Most First Nations do not support the protestors, however, they do acknowledge the deforestation of old-growth and the impact it will have on their lives (Marlow, 2021). A representative of the Ditidaht First Nations stated that the reason they wanted to get rid of the protestors was to keep balance between preserving the forest and benefiting from the harvest of the resources for the stability of their nation (Plummer, 2021). Chief Councilor Robert Dennis Sr. states that since third parties like the government and people have taken control of the land decades ago, their management has led to the depletion of old-growth and the stability of the ecosystem surrounding them (“Huu-ay-aht, Pacheedaht, Ditidaht First Nations take back decision-making responsibilities over ḥahahuułi,” 2021). Logging in the region has also led to the destruction of salt grass marshes that nurture and aid the growth of juvenile salmon, which is causing a depletion of one of the Pacheedaht’s primary food sources (Cox, 2021).

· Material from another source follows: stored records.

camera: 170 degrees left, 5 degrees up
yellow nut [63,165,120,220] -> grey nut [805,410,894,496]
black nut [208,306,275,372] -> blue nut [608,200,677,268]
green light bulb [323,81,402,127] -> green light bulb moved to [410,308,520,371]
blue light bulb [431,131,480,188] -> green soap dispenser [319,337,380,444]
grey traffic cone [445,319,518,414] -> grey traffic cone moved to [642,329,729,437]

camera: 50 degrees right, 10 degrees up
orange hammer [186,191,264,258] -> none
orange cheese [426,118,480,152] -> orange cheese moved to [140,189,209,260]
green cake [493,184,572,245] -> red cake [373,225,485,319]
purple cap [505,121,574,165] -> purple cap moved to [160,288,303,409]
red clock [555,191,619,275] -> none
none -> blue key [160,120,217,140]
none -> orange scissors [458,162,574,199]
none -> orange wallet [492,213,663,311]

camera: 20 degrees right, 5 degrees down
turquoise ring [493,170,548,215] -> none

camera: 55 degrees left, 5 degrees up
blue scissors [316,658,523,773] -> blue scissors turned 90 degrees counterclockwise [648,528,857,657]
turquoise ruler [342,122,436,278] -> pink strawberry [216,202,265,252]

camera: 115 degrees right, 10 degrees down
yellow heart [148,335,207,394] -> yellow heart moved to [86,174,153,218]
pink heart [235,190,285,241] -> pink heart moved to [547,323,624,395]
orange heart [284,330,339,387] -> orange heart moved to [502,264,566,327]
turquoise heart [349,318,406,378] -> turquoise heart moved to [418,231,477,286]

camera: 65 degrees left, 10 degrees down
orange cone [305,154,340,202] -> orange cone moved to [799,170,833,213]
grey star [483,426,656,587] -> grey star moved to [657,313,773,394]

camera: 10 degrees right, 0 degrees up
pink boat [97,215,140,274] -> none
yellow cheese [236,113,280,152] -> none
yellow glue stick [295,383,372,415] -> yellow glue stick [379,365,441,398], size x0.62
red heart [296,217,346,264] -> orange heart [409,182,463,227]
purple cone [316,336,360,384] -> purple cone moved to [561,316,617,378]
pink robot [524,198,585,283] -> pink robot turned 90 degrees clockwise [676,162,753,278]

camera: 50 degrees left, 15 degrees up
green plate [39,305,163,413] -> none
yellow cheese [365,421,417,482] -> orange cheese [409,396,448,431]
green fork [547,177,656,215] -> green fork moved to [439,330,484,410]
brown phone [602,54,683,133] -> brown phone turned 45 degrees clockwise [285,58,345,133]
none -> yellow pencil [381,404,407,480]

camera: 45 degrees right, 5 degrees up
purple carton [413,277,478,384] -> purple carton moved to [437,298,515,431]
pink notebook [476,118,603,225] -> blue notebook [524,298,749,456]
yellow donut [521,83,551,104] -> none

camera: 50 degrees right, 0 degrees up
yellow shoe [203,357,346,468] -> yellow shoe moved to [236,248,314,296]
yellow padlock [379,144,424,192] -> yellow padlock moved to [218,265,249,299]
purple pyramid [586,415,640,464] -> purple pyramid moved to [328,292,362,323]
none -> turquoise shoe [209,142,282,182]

Due to this environmental crisis and its consequences, the Ditidaht, Huu-ay-aht, and Pacheedaht signed the Hisuk Ma Cawak Declaration, which outlines the area of land and water that the three nations administrate, as well as their control of the forestry, fishing, and other resource management in the area (The Hisuk Ma C'awak Declaration, n.d). The Hisuk Ma Cawak Declaration also states that third parties; whether it be companies like the Teal-Jones Group, organizations, other governments, and individuals, have no right to speak on behalf of these three nations, its land, water, and resources (The Hisuk Ma C'awak Declaration, n.d).


Conclusion

Old-growth plays a crucial role in the ecosystem that sustains them, where they store carbon, provide habitat for fauna and hold the topsoil to prevent erosion. However, with only 2.7% of old-growth left, the situation gets complicated as the forestry industry, protestors, and Indigenous try to make the best out of what’s left. The struggle still lingers to this day; even if it wasn’t as tense as it used to be in late 2021, the government must take some major action to preserve the unique old-growth of Vancouver Island.